There are practical considerations when implementing the proposed designs in a cancer trial, namely, patients may die prior to the 8-week tumor size evaluation. To get round the missing outcomes due to death, our recommendation is to separately monitor death and the primary endpoint (e.g. tumor shrinkage) in patients who are alive at the followup. This approach is advantageous in that the primary comparison will evaluate the regimens purely by their anticancer mechanism via the choice of the endpoint. This being said, it is imperative to compare survival experience among the treatment arms: if an experimental regimen is selected, we may informally compare the survival curve of the selected regimen to that of the control group, and examine whether there is a drastic difference between the two groups. This informal approach seems to be adequate at the early stage of drug development. A second approach to the missing outcome problem is to assign the worst possible outcome for death and use a rank-based test for statistical inference, as suggested in Karrison et al. (2007). We are currently investigating analogous rank-based sequential elimination procedures. While this approach apparently solves the missing data problem, the interpretation of such a composite outcome is not always clear. Finally, in trials where a non-trivial number of subjects may die within a few months of diagnosis (e.g., patients with advanced pancreatic cancer), it may be appropriate to consider death or short-term progression-free survival as the primary endpoint and monitor the trial based on binary outcomes; see Cheung (2008). This approach is recommended only when there are reasons to believe the experimental treatments will provide a substantial improvement in survival; otherwise, the sample size requirement will prove to be prohibitive for a phase II trial.

Appendix

This Appendix derives ${\mathit{\text{a}}}_0^{\ast }$ (Equation 3.2) and d* (Equation 3.3) for the d-minimal design. Define d₀(a₀) = min{d : LB₀ ≥ 1 − α} and d₁(a₀) = min{d : LB₁ ≥ 1 − β} as functions of a₀, where LB₀ and LB₁ are given in Equation (3.1). Thus, d*(a₀) = max{d₀(a₀), d₁(a₀)} is the smallest termination constant that satisfies the error constraints for a given a₀.

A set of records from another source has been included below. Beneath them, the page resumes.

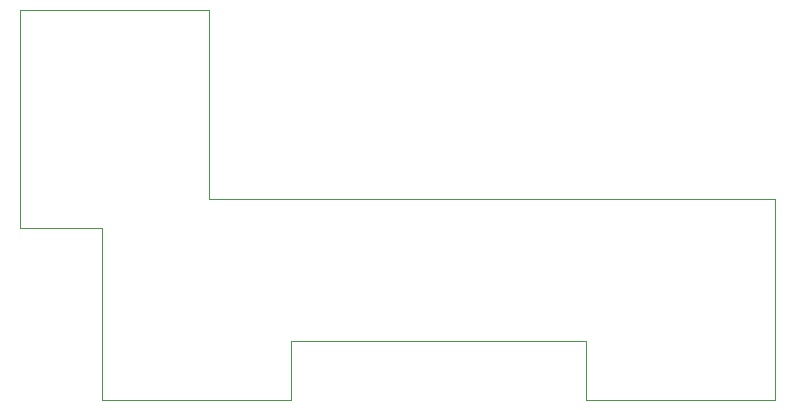
<source format=gbr>
%TF.GenerationSoftware,KiCad,Pcbnew,(6.0.7)*%
%TF.CreationDate,2022-10-05T10:23:08+03:00*%
%TF.ProjectId,202-combi-v0.2,3230322d-636f-46d6-9269-2d76302e322e,rev?*%
%TF.SameCoordinates,PX328b740PY3479d68*%
%TF.FileFunction,Profile,NP*%
%FSLAX46Y46*%
G04 Gerber Fmt 4.6, Leading zero omitted, Abs format (unit mm)*
G04 Created by KiCad (PCBNEW (6.0.7)) date 2022-10-05 10:23:08*
%MOMM*%
%LPD*%
G01*
G04 APERTURE LIST*
%TA.AperFunction,Profile*%
%ADD10C,0.100000*%
%TD*%
G04 APERTURE END LIST*
D10*
X48000000Y-27975000D02*
X48000000Y-32975000D01*
X64000000Y-32975000D02*
X64000000Y-15975000D01*
X0Y-18475000D02*
X7000000Y-18475000D01*
X16000000Y-15975000D02*
X16000000Y25000D01*
X64000000Y-15975000D02*
X16000000Y-15975000D01*
X0Y25000D02*
X0Y-18475000D01*
X23000000Y-32975000D02*
X23000000Y-27975000D01*
X7000000Y-32975000D02*
X23000000Y-32975000D01*
X7000000Y-18475000D02*
X7000000Y-32975000D01*
X48000000Y-32975000D02*
X64000000Y-32975000D01*
X23000000Y-27975000D02*
X48000000Y-27975000D01*
X16000000Y25000D02*
X0Y25000D01*
M02*

</source>
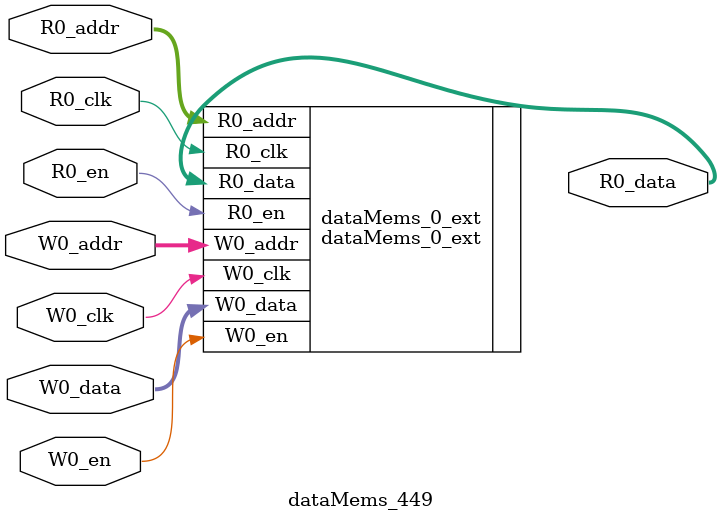
<source format=sv>
`ifndef RANDOMIZE
  `ifdef RANDOMIZE_REG_INIT
    `define RANDOMIZE
  `endif // RANDOMIZE_REG_INIT
`endif // not def RANDOMIZE
`ifndef RANDOMIZE
  `ifdef RANDOMIZE_MEM_INIT
    `define RANDOMIZE
  `endif // RANDOMIZE_MEM_INIT
`endif // not def RANDOMIZE

`ifndef RANDOM
  `define RANDOM $random
`endif // not def RANDOM

// Users can define 'PRINTF_COND' to add an extra gate to prints.
`ifndef PRINTF_COND_
  `ifdef PRINTF_COND
    `define PRINTF_COND_ (`PRINTF_COND)
  `else  // PRINTF_COND
    `define PRINTF_COND_ 1
  `endif // PRINTF_COND
`endif // not def PRINTF_COND_

// Users can define 'ASSERT_VERBOSE_COND' to add an extra gate to assert error printing.
`ifndef ASSERT_VERBOSE_COND_
  `ifdef ASSERT_VERBOSE_COND
    `define ASSERT_VERBOSE_COND_ (`ASSERT_VERBOSE_COND)
  `else  // ASSERT_VERBOSE_COND
    `define ASSERT_VERBOSE_COND_ 1
  `endif // ASSERT_VERBOSE_COND
`endif // not def ASSERT_VERBOSE_COND_

// Users can define 'STOP_COND' to add an extra gate to stop conditions.
`ifndef STOP_COND_
  `ifdef STOP_COND
    `define STOP_COND_ (`STOP_COND)
  `else  // STOP_COND
    `define STOP_COND_ 1
  `endif // STOP_COND
`endif // not def STOP_COND_

// Users can define INIT_RANDOM as general code that gets injected into the
// initializer block for modules with registers.
`ifndef INIT_RANDOM
  `define INIT_RANDOM
`endif // not def INIT_RANDOM

// If using random initialization, you can also define RANDOMIZE_DELAY to
// customize the delay used, otherwise 0.002 is used.
`ifndef RANDOMIZE_DELAY
  `define RANDOMIZE_DELAY 0.002
`endif // not def RANDOMIZE_DELAY

// Define INIT_RANDOM_PROLOG_ for use in our modules below.
`ifndef INIT_RANDOM_PROLOG_
  `ifdef RANDOMIZE
    `ifdef VERILATOR
      `define INIT_RANDOM_PROLOG_ `INIT_RANDOM
    `else  // VERILATOR
      `define INIT_RANDOM_PROLOG_ `INIT_RANDOM #`RANDOMIZE_DELAY begin end
    `endif // VERILATOR
  `else  // RANDOMIZE
    `define INIT_RANDOM_PROLOG_
  `endif // RANDOMIZE
`endif // not def INIT_RANDOM_PROLOG_

// Include register initializers in init blocks unless synthesis is set
`ifndef SYNTHESIS
  `ifndef ENABLE_INITIAL_REG_
    `define ENABLE_INITIAL_REG_
  `endif // not def ENABLE_INITIAL_REG_
`endif // not def SYNTHESIS

// Include rmemory initializers in init blocks unless synthesis is set
`ifndef SYNTHESIS
  `ifndef ENABLE_INITIAL_MEM_
    `define ENABLE_INITIAL_MEM_
  `endif // not def ENABLE_INITIAL_MEM_
`endif // not def SYNTHESIS

module dataMems_449(	// @[generators/ara/src/main/scala/UnsafeAXI4ToTL.scala:365:62]
  input  [4:0]  R0_addr,
  input         R0_en,
  input         R0_clk,
  output [66:0] R0_data,
  input  [4:0]  W0_addr,
  input         W0_en,
  input         W0_clk,
  input  [66:0] W0_data
);

  dataMems_0_ext dataMems_0_ext (	// @[generators/ara/src/main/scala/UnsafeAXI4ToTL.scala:365:62]
    .R0_addr (R0_addr),
    .R0_en   (R0_en),
    .R0_clk  (R0_clk),
    .R0_data (R0_data),
    .W0_addr (W0_addr),
    .W0_en   (W0_en),
    .W0_clk  (W0_clk),
    .W0_data (W0_data)
  );
endmodule


</source>
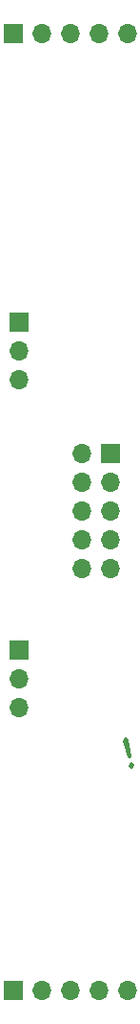
<source format=gbr>
G04 #@! TF.GenerationSoftware,KiCad,Pcbnew,(5.0.0-rc2-47-g52fceb3)*
G04 #@! TF.CreationDate,2018-06-13T16:52:08-05:00*
G04 #@! TF.ProjectId,nearness,6E6561726E6573732E6B696361645F70,rev?*
G04 #@! TF.SameCoordinates,Original*
G04 #@! TF.FileFunction,Soldermask,Bot*
G04 #@! TF.FilePolarity,Negative*
%FSLAX46Y46*%
G04 Gerber Fmt 4.6, Leading zero omitted, Abs format (unit mm)*
G04 Created by KiCad (PCBNEW (5.0.0-rc2-47-g52fceb3)) date Wednesday, June 13, 2018 at 04:52:08 PM*
%MOMM*%
%LPD*%
G01*
G04 APERTURE LIST*
%ADD10C,0.300000*%
%ADD11R,1.700000X1.700000*%
%ADD12O,1.700000X1.700000*%
G04 APERTURE END LIST*
D10*
X49578449Y-76917573D02*
X49489232Y-77060349D01*
X49632008Y-77149566D01*
X49721225Y-77006789D01*
X49578449Y-76917573D01*
X49632008Y-77149566D01*
X49417769Y-76221594D02*
X49212407Y-74802857D01*
X49069631Y-74713640D01*
X48980414Y-74856417D01*
X49417769Y-76221594D01*
X49069631Y-74713640D01*
D11*
G04 #@! TO.C,P6*
X39600000Y-66802000D03*
D12*
X39600000Y-69342000D03*
X39600000Y-71882000D03*
G04 #@! TD*
G04 #@! TO.C,P5*
X39600000Y-42926000D03*
X39600000Y-40386000D03*
D11*
X39600000Y-37846000D03*
G04 #@! TD*
G04 #@! TO.C,J13*
X39068000Y-12390400D03*
D12*
X41608000Y-12390400D03*
X44148000Y-12390400D03*
X46688000Y-12390400D03*
X49228000Y-12390400D03*
G04 #@! TD*
G04 #@! TO.C,J14*
X49228000Y-96835400D03*
X46688000Y-96835400D03*
X44148000Y-96835400D03*
X41608000Y-96835400D03*
D11*
X39068000Y-96835400D03*
G04 #@! TD*
G04 #@! TO.C,J10*
X47752000Y-49476406D03*
D12*
X45212000Y-49476406D03*
X47752000Y-52016406D03*
X45212000Y-52016406D03*
X47752000Y-54556406D03*
X45212000Y-54556406D03*
X47752000Y-57096406D03*
X45212000Y-57096406D03*
X47752000Y-59636406D03*
X45212000Y-59636406D03*
G04 #@! TD*
M02*

</source>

By continuity and monotonicity of LB₀ and LB₁ in d, we can replace the inequality sign in the definitions of d₀(a₀) and d₁(a₀) with an equal sign. Then it is easy to show that d₀(a₀) is decreasing in a₀, whereas d₁(a₀) is increasing in a₀; and that the functions d₀(a₀) and d₁(a₀) intersect at some ${\mathit{\text{a}}}_0^{\ast }$ between 0 and δ if β < 0.5 (or more precisely, β < (K − α)/{K − α + K(1 − α)}. Consequently, we can deduce that d*(a₀) is minimized at the intersection ${\mathit{\text{a}}}_0^{\ast }$. In other words, $d^{\ast }(a_0^{\ast })=d_0(a_0^{\ast })=d_1(a_0^{\ast })$.

Now solving

$${\left[1+K\text{exp}\left(-\frac{2d_0(a_0)a_0}{{\sigma }^2}\right)\right]}^{-1}=1-\alpha$$

gives

$$d_0(a_0)=\frac{{\sigma }^2(logK-\text{logit}(\alpha ))}{2a_0}.$$

Then by definition of d₁(a₀), we have

$${\left\{\text{exp}\left[\frac{2d_1(a_0)(a_0-\delta )}{{\sigma }^2}\right]+(K-1)\text{exp}\left[-\frac{2d_1(a_0)\delta }{{\sigma }^2}\right]+1\right\}}^{-1}=1-\beta$$

Since $d_0(a_0^{\ast })=d_1(a_0^{\ast })$, we can solve for ${\mathit{\text{a}}}_0^{\ast }$ by solving (A.1) and (A.2) with a₀ replaced by ${\mathit{\text{a}}}_0^{\ast }$ in the equations. The desired results follow after some algebraic manipulation.